To begin with, Kantian avows that experience of things is more alike to the way we picture them visually. It therefore renders an explanation that endorses subject-based components with no causal link. Consequently, this epistemological view tries to illustrate against empiricist theories that create causal linkages between the “mind” and “matter”.
Kantian idealism holds that the mind is an entity that models and shapes the world into the way we picture it in form of space-and –time. In Kant’s view, a priori concepts and intuitions are the parents of a priori knowledge (Solomon, 2001). A priori knowledge in turn create a framework for which a posteriori knowledge is erected upon. The causal concept is taken as conceptual organizing principle which is imposed on nature. Nature however is grasped as a collection and unification of appearances that are amalgamated in accordance to a priori concepts. More broadly, it means that space and time are forms of perceptions. Causality is in its own is taken as a form of knowing. As a result, space and time are held to be conceptual principles and progressions pre-arrangement involvement.

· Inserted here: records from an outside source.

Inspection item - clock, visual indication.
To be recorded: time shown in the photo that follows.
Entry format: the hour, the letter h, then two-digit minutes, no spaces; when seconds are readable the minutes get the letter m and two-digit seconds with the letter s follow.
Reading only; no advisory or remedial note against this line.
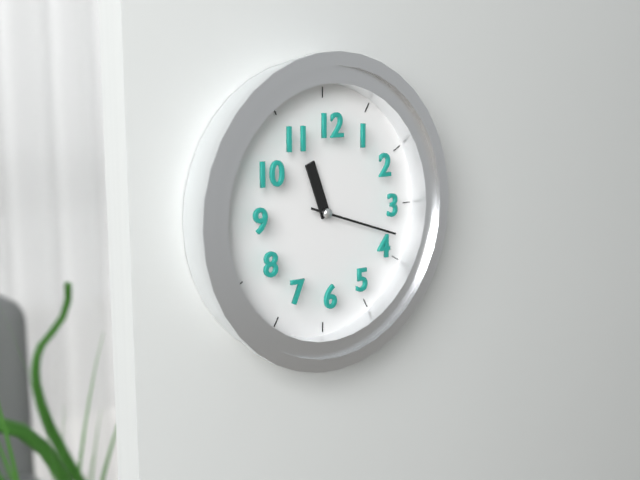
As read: 11h18
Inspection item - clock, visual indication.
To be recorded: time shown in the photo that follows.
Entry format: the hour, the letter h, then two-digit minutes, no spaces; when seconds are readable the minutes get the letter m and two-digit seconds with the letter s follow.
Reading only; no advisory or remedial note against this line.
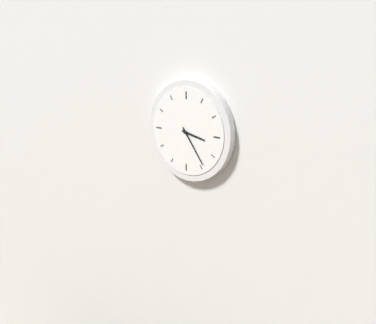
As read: 3h24
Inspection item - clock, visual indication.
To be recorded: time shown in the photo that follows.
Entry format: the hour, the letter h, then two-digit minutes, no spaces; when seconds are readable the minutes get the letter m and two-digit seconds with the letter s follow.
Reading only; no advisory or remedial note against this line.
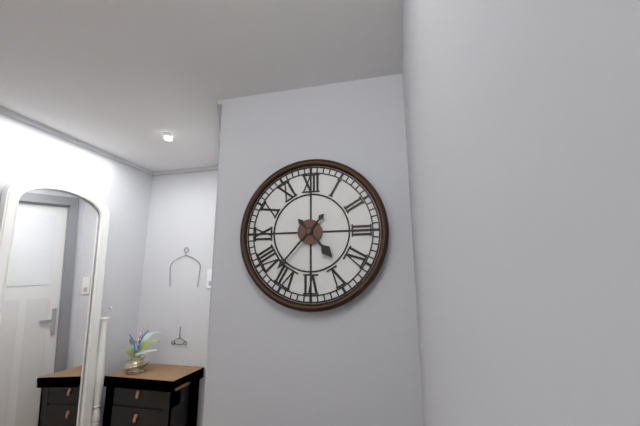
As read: 4h37
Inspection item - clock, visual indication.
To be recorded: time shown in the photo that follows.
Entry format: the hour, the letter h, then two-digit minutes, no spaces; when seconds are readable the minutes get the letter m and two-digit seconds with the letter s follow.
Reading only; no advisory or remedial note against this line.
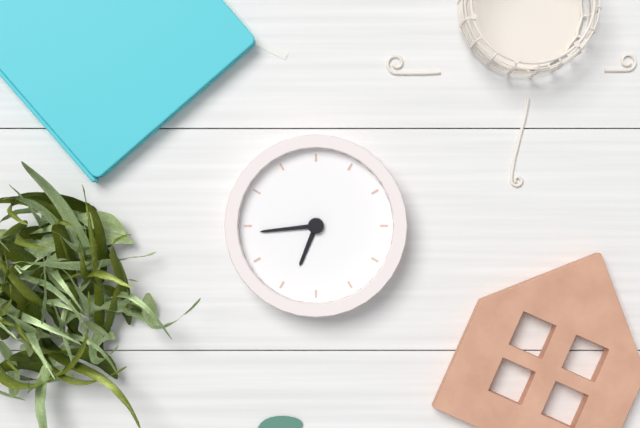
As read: 6h44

Space and time are forms of intuition from the argument that experience is structured by the mind and experience is the reason to something becoming an object of knowledge. Intuition here is taken to mean the act of sensing or perception and finally amalgamating the concepts involved (Angeles, 1992). Such concepts then consequently turn things in themselves into a world of involvement. As such, passive observation and knowledge does not exist and hence the coining of the term “a thing-in-itself”.

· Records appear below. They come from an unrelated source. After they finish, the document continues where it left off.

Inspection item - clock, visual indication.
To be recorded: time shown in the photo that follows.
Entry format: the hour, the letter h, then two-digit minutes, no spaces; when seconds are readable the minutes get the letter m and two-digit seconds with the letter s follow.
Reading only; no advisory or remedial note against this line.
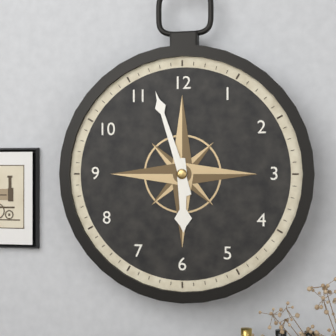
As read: 5h57
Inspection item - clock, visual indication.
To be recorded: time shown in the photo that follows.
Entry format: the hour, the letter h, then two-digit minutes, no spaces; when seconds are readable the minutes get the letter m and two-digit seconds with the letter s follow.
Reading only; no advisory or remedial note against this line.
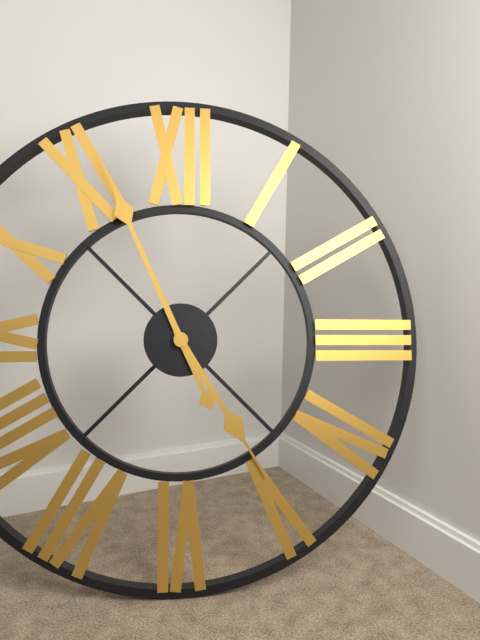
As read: 4h56
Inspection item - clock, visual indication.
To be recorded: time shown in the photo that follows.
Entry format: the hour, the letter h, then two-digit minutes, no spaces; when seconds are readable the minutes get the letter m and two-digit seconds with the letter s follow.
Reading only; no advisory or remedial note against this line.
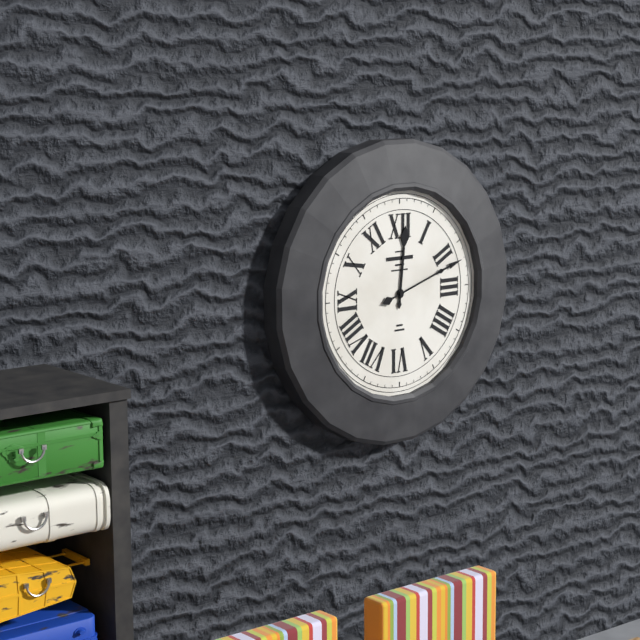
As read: 12h12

On another dimension, phenomenology goes against the arguments put forth by Kantian idealism. Phenomenology generally features studies of structures of both experience and consciousness seeking to disapprove Cartesian method of analysis and uphold empiricism (Orbe, 2009). It rather focuses on the systematic reflection on the structural studies of consciousness and phenomena, precisely the one that acts in the acts of consciousness.
At the outset, certain assumptions underlie the theory of phenomenology in an attempt to give explanations to its basics. The first one is in its inconsistency with the concept of objective research. Secondly, phenomenology goes with the idea that analysis of daily human comportment can aid in giving a stronger understanding of nature. Thirdly, phenomenology prefers the exploration of persons rather than individuals. Such is for the notion that persons’ reflection towards the society can be uniquely tracked. Fourthly and lastly, phenomenologists capture conscious experience rather than traditional data and collection of data is based on orientation to discovery (Natanson, 1973).

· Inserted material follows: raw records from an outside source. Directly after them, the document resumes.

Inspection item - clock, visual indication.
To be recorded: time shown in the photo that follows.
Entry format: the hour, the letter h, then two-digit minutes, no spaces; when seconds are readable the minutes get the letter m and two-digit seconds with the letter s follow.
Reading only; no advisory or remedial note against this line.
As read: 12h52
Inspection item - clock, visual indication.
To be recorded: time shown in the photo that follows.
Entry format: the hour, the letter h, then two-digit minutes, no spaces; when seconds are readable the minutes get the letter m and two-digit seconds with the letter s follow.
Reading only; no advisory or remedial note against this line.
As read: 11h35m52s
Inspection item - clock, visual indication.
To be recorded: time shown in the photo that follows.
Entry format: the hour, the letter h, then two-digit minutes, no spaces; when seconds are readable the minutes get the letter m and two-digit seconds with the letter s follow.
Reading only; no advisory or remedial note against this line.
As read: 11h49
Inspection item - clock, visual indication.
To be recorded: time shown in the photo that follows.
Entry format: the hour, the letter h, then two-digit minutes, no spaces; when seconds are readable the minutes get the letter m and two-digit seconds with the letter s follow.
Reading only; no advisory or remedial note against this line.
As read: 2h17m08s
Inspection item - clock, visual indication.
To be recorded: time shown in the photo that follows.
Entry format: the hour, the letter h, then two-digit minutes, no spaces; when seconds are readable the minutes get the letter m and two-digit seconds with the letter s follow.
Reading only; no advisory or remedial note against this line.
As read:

The most important and the defining element of phenomenology is intentionality. Usually termed as “aboutness”, it is the idea that consciousness can only be attributed to the intentions of something. Such object (the intentional object) is sally allocated various aspects of consciousness, for example, retention and protection, perception, memory and signification among others (Husserl, 1970).
The main and the central configuration of involvement is its intentionality. An experience is concentrated on a certain object by meaning and virtue of its content altogether with the supportive conditions. Phenomenology and its roots in intentionality creates a linkage between the mind and the body, bringing out the general idea of empiricism.